January 16, 2013

Banks Put Up Over $20 Billion in One Day to Settle Charges of Mortgage and Foreclosure Abuses, But is it Enough?

By Jason Enzler

Last week, the Federal Reserve and the Comptroller of the Currency announced that ten banks have agreed to an $8.5 billion settlement to resolve allegations of foreclosure abuses.  The banks, which include Bank of America, JP Morgan Chase, Wells Fargo, and Citigroup, agreed to pay $3.3 billion directly to eligible borrowers and an additional $5.2 billion in other relief, such as loan modifications.  That same day, Bank of America reached a separate $11.6 billion deal with the government controlled housing agency Fannie Mae to resolve claims of faulty mortgage sales made by Countrywide Financial between 2000 and 2008.  Bank of America’s $4 billion acquisition of Countrywide has cost it over $40 billion in real estate losses, legal fees, and settlements.

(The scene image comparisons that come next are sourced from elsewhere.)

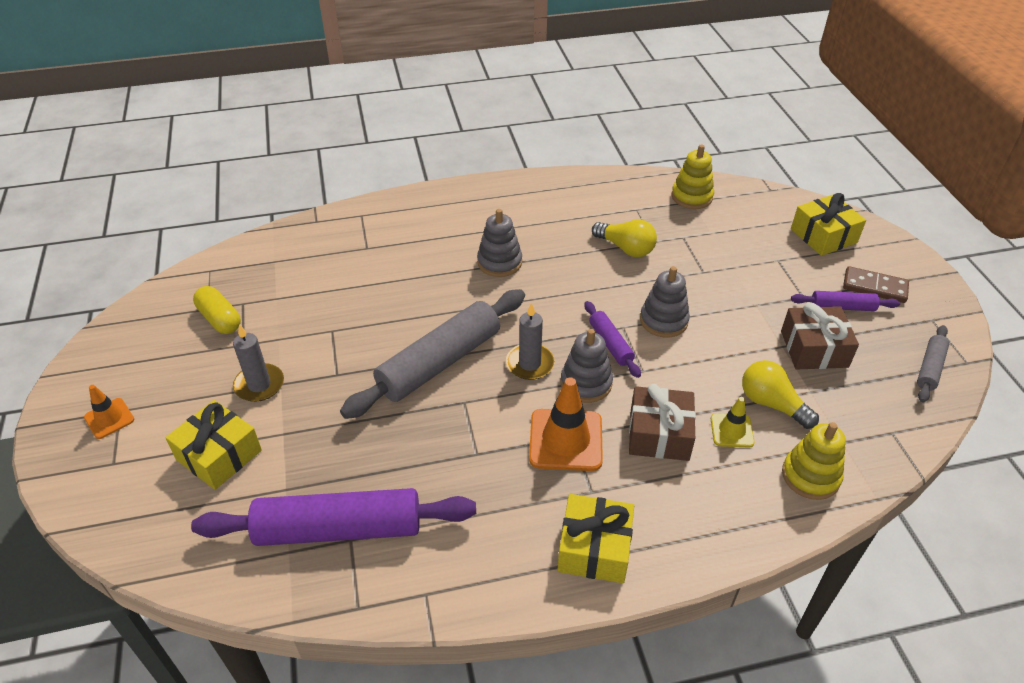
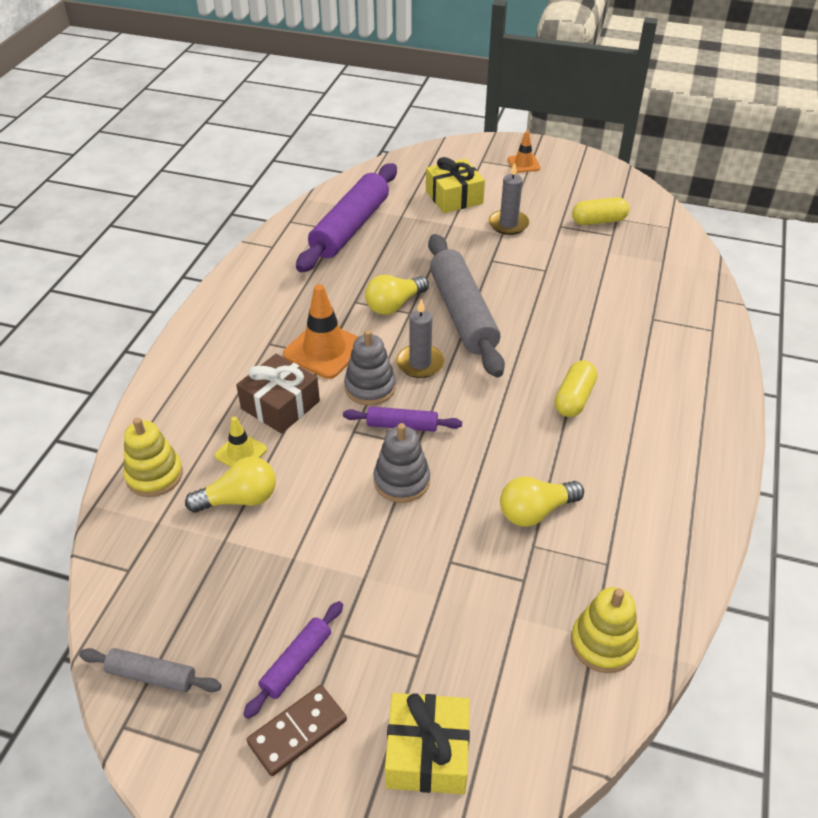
camera: 120 degrees right, 0 degrees up
grey stacking toy [477,209,522,277] -> yellow capsule [555,360,597,417]
yellow gift [558,494,634,583] -> none
brown gift [781,302,859,370] -> none
grey rolling pin [917,325,949,402] -> grey rolling pin turned 45 degrees counterclockwise [79,648,222,692]
none -> yellow light bulb [365,275,429,315]

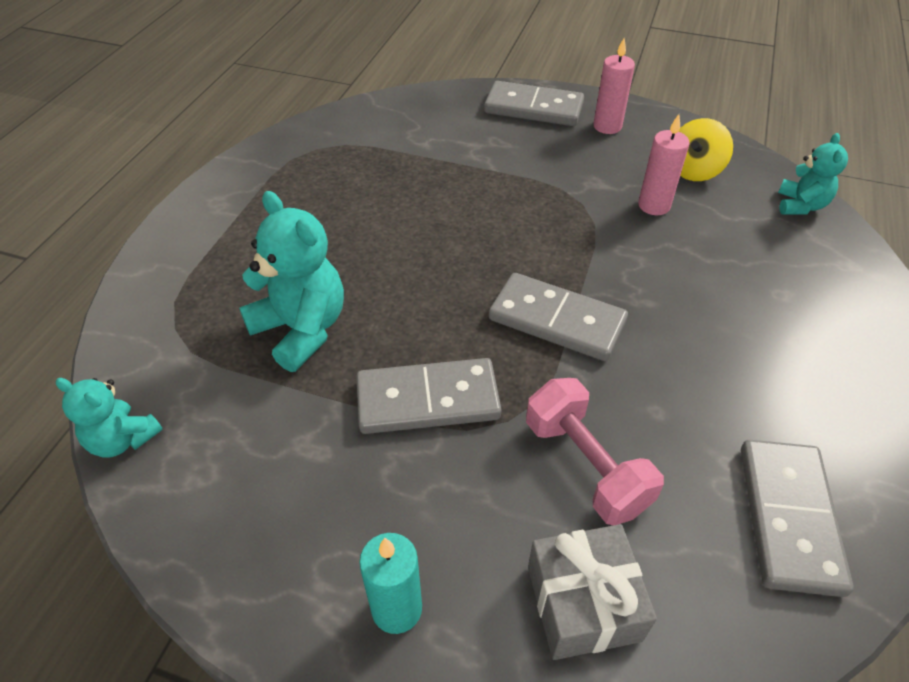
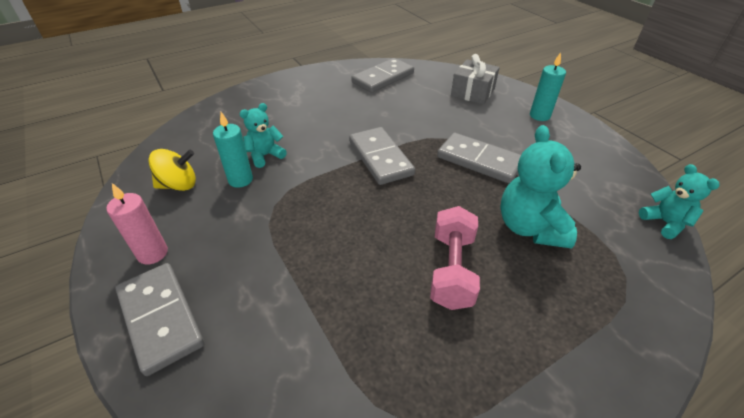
camera: 140 degrees left, 5 degrees down
pink dumbbell [526,378,664,525] -> pink dumbbell moved to [430,206,480,310]
pink candle [638,114,690,215] -> turquoise candle [213,112,253,188]
turquoise teddy bear [778,133,848,215] -> turquoise teddy bear moved to [240,103,287,168]

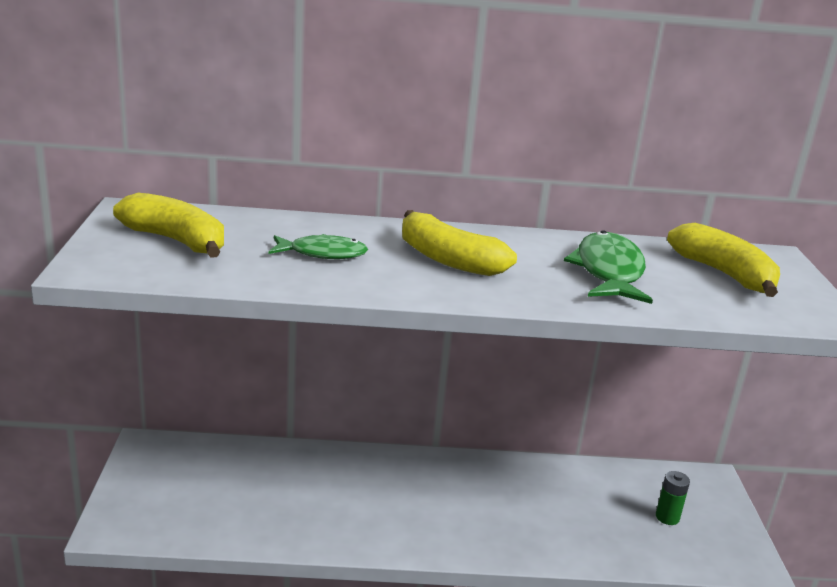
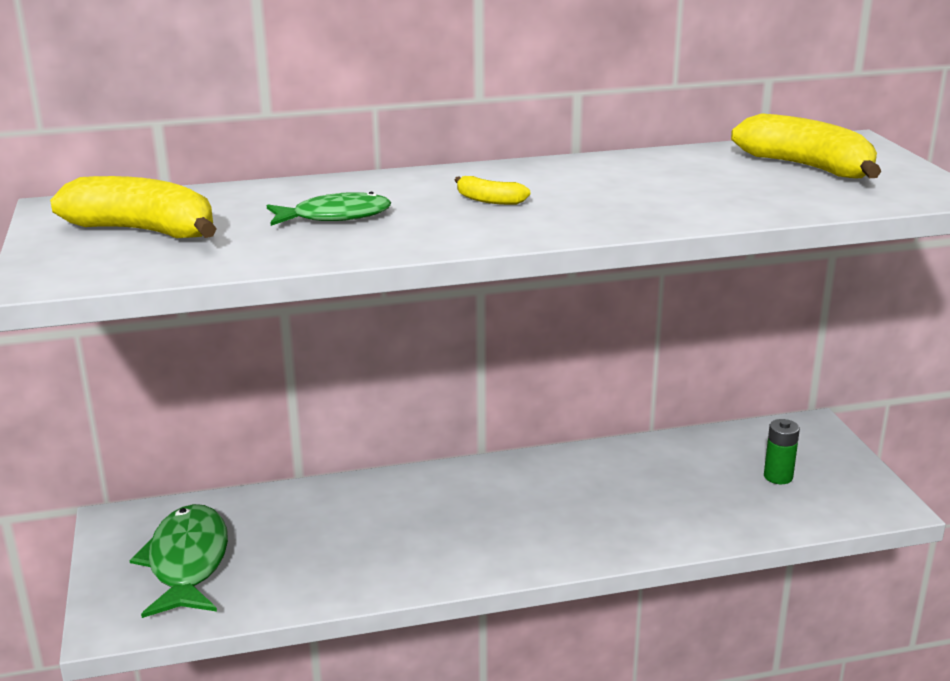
camera: 10 degrees left, 0 degrees up
yellow banana [402,210,517,276] -> yellow banana [455,176,530,205], size x0.47
green fish [564,230,653,304] -> green fish moved to [130,504,228,618]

These latest moves follow a $25 billion settlement these same banks reached with the federal government and 49 state attorneys general announced last February (Ally Financial was part of that settlement; it is still reviewing whether it will sign on to this most recent settlement).

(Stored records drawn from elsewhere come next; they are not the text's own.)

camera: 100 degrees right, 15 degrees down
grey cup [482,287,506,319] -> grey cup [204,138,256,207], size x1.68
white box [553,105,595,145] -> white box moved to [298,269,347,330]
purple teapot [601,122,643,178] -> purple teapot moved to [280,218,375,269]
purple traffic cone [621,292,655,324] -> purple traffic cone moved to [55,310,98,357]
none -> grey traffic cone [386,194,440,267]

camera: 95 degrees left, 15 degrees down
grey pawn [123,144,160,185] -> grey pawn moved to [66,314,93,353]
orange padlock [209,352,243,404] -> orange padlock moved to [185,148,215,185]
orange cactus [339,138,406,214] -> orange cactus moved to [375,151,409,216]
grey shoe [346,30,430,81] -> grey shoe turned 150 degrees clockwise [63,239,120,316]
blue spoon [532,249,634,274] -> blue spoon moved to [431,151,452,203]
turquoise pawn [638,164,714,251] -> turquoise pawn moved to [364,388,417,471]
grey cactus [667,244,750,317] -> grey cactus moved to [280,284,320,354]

Despite such large numbers, many are questioning the settlements.  For example, the New York Times ran a piece entitled Surprise, Surprise: The Banks Win that points out just how little this may leave those homeowners who were victims of the banks’ mortgage misconduct.  According to that article, likely relief under the current deal for these homeowners will be between $2,000 and $8,500 on average, depending on how many borrowers were subject to the banks’ abuses.  This span falls far short of the $15,000 to $125,000 range of relief regulators had projected would result from the government’s prosecution.

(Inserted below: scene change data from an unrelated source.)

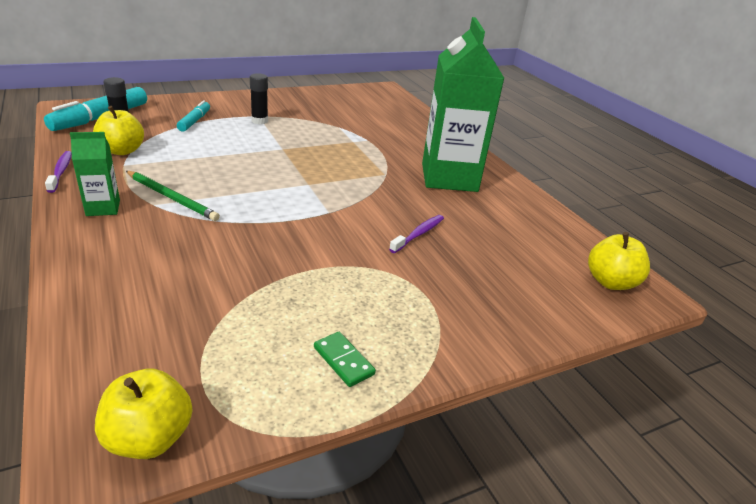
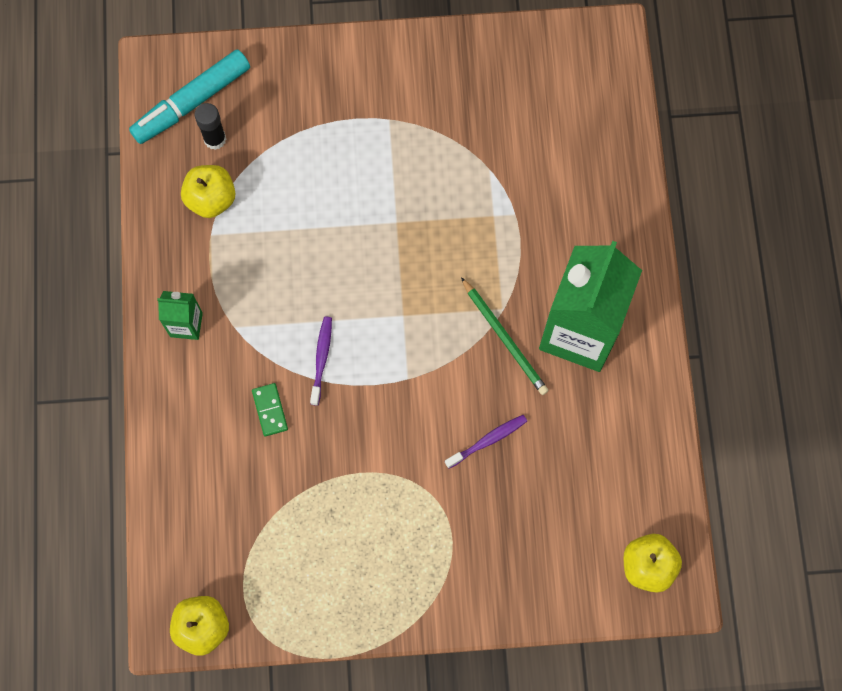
camera: 25 degrees right, 40 degrees up
purple toothbrush [45,151,72,193] -> purple toothbrush moved to [310,316,332,406]
green pencil [126,171,220,221] -> green pencil moved to [461,277,549,395]
turquoise marker [177,100,210,132] -> none
black glue stick [250,73,268,124] -> none
green domino [314,332,376,387] -> green domino moved to [252,383,288,436]

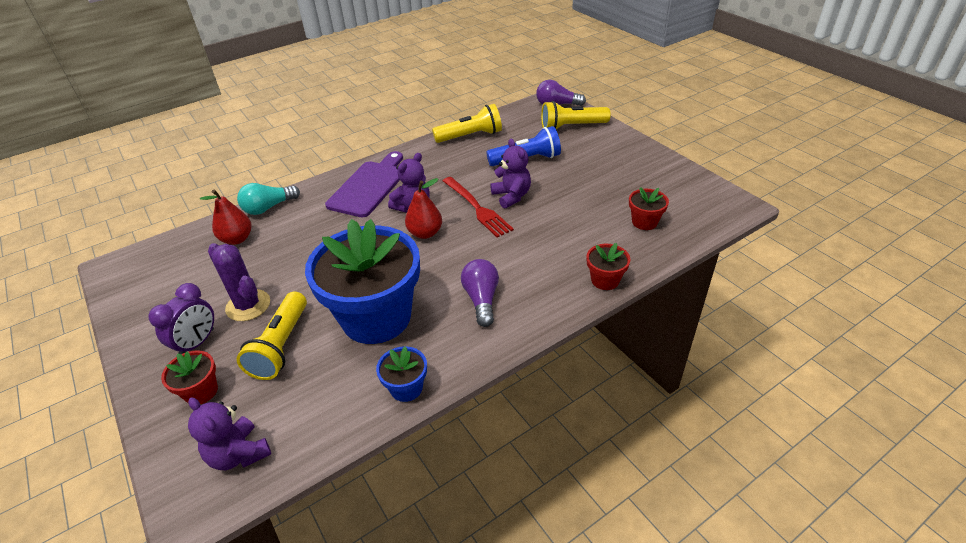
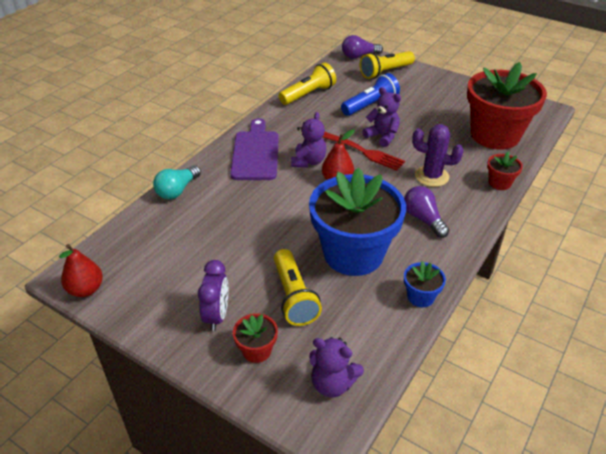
camera: 25 degrees left, 0 degrees up
red pear [200,189,251,245] -> red pear moved to [59,244,103,297]
purple cactus [208,243,270,321] -> purple cactus moved to [412,124,464,187]
red flower pot [629,187,669,230] -> red flower pot [467,62,547,150], size x2.39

The criticism of these settlements from the Times and others is understandable given that the mortgage mess was largely responsible for the Great Recession and why many Americans’ houses are still underwater.  Not to mention the public’s growing realization that such settlements are not always as significant as they appear (click here for an earlier post on how settlement amounts can be set-off by tax deductions and here to read a post on how Big Pharma companies seem to accept fraud settlements as a cost of turning a profit.  Those feeling that the banks are getting off too easy can at least take some solace in the knowledge that others still have their sights on the banks.  For example, while the Bank of America settlement releases Fannie Mae’s claims, claims against the bank for billions of dollars of damages by investors and other government entities remain.